En parallèle des représentations en extérieur de Boxing Shadows et Un gros gras grand Gargantua, données l’été dernier au pied de HLM parisiens dans le cadre du festival « Un Eté particulier » organisé par la Ville de Paris, Isabelle Starkier a mis au point des « Chroniques intempestives » pour aller à la rencontre des spectateurs. « On demande à un auteur d’écrire une pastille d’actualité d’une minute et demie, une sorte de commentaire de l’information du jour, traitée de façon burlesque, à la manière des Deschiens, précise-t-elle. Un couple de comédiens de la compagnie se rend ensuite au niveau des files d’attente qui se forment dans l’espace public, devant les boutiques, au pied des immeubles pour jouer cette chronique. Nous ne créons ainsi aucun rassemblement puisqu’il est déjà là. »
Cluedo géant
Plus novateurs sont les « escape théâtre » que la metteuse en scène propose, à distance, depuis le mois de mai dernier par l’intermédiaire de différentes organisations, villes, universités, comités d’entreprise, théâtres ou médiathèques. Une à deux fois par semaine, en moyenne, elle organise une représentation en direct, via Zoom, d’une durée de 2h30. « L’idée est de s’appuyer sur des classiques comme Dom Juan, La Mouette ou Sunset Boulevard pour écrire un scénario qui nous sert de trame, explique-t-elle. Le public est partie prenante de l’histoire puisqu’il doit interroger les acteurs suspects afin de trouver l’assassin. Les comédiens, de leur côté, alternent entre improvisations contemporaines et passages entiers issus des classiques. Ce n’est, pour moi, ni du jeu théâtral projeté, ni un naturalisme cinématographique. C’est une fabrication du vivant devant le public puisque les acteurs sont constamment en train de jouer à jouer. »

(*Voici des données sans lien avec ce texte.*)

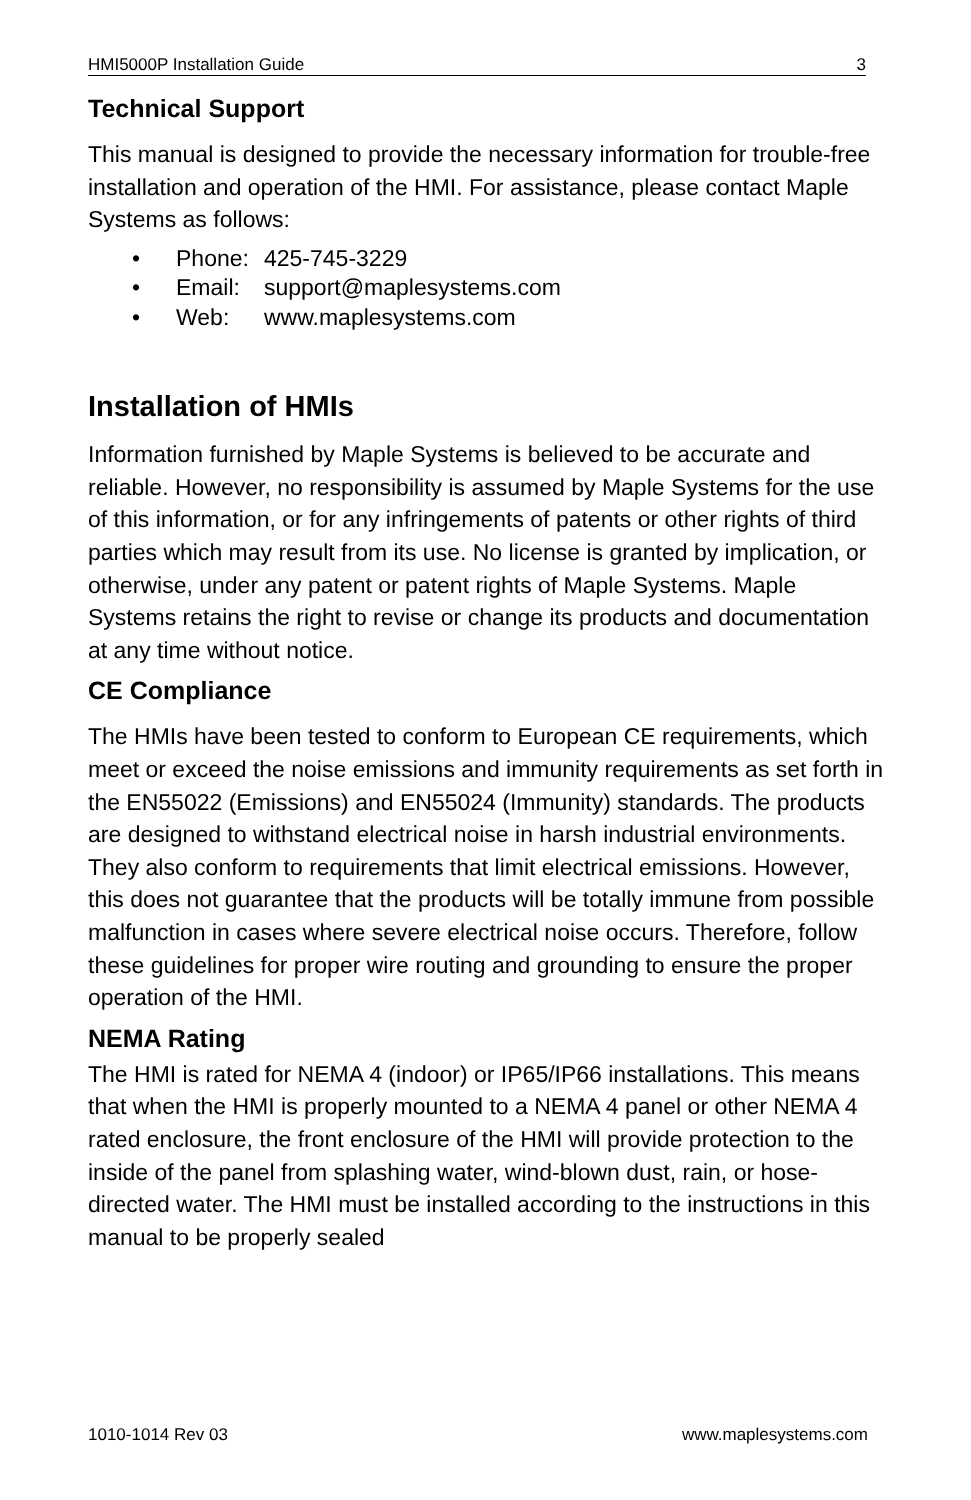HMI5000P Installation Guide 3
Technical Support
This manual is designed to provide the necessary information for trouble-free installation and operation of the HMI. For assistance, please contact Maple Systems as follows:
• Phone: 425-745-3229
• Email: support@maplesystems.com
• Web: www.maplesystems.com
Installation of HMIs
Information furnished by Maple Systems is believed to be accurate and reliable. However, no responsibility is assumed by Maple Systems for the use of this information, or for any infringements of patents or other rights of third parties which may result from its use. No license is granted by implication, or otherwise, under any patent or patent rights of Maple Systems. Maple Systems retains the right to revise or change its products and documentation at any time without notice.
CE Compliance
The HMIs have been tested to conform to European CE requirements, which meet or exceed the noise emissions and immunity requirements as set forth in the EN55022 (Emissions) and EN55024 (Immunity) standards. The products are designed to withstand electrical noise in harsh industrial environments. They also conform to requirements that limit electrical emissions. However, this does not guarantee that the products will be totally immune from possible malfunction in cases where severe electrical noise occurs. Therefore, follow these guidelines for proper wire routing and grounding to ensure the proper operation of the HMI.
NEMA Rating
The HMI is rated for NEMA 4 (indoor) or IP65/IP66 installations. This means that when the HMI is properly mounted to a NEMA 4 panel or other NEMA 4 rated enclosure, the front enclosure of the HMI will provide protection to the inside of the panel from splashing water, wind-blown dust, rain, or hose-directed water. The HMI must be installed according to the instructions in this manual to be properly sealed
1010-1014 Rev 03 www.maplesystems.com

En moins d’un an, la compagnie a déjà inventé cinq « escape théâtre » différents, de Mais qui a (vraiment) tué Don Juan ? à Divine Diva, en passant par Meurtre confiné, Association de Bienfaiteurs et le très récent L’énigme du Lapin Blanc, conçu pour le jeune public à partir du Alice aux pays des merveilles de Lewis Carroll et des dessins de son illustrateur original, John Tenniel. A en croire Isabelle Starkier, chaque représentation réunirait entre 30 et 150 spectateurs, dont beaucoup ne sont jamais venus au théâtre. « C’est l’interactivité proposée par cette nouvelle forme théâtrale qui donne envie à certaines personnes de devenir spectateurs, souligne-t-elle. Ce type d’initiatives peut nous permettre de reconstituer un public de façon plus large, en le faisant se sentir agissant grâce au théâtre. Pour le séduire et le convaincre, pour recréer une demande, qui était déjà en berne avant la pandémie, il faut redoubler d’ingéniosité sur le temps long et faire perdurer ces formes nouvelles au-delà de la crise. » Quitte, d’ailleurs, à basculer, au moins en partie, du distanciel au présentiel le moment venu.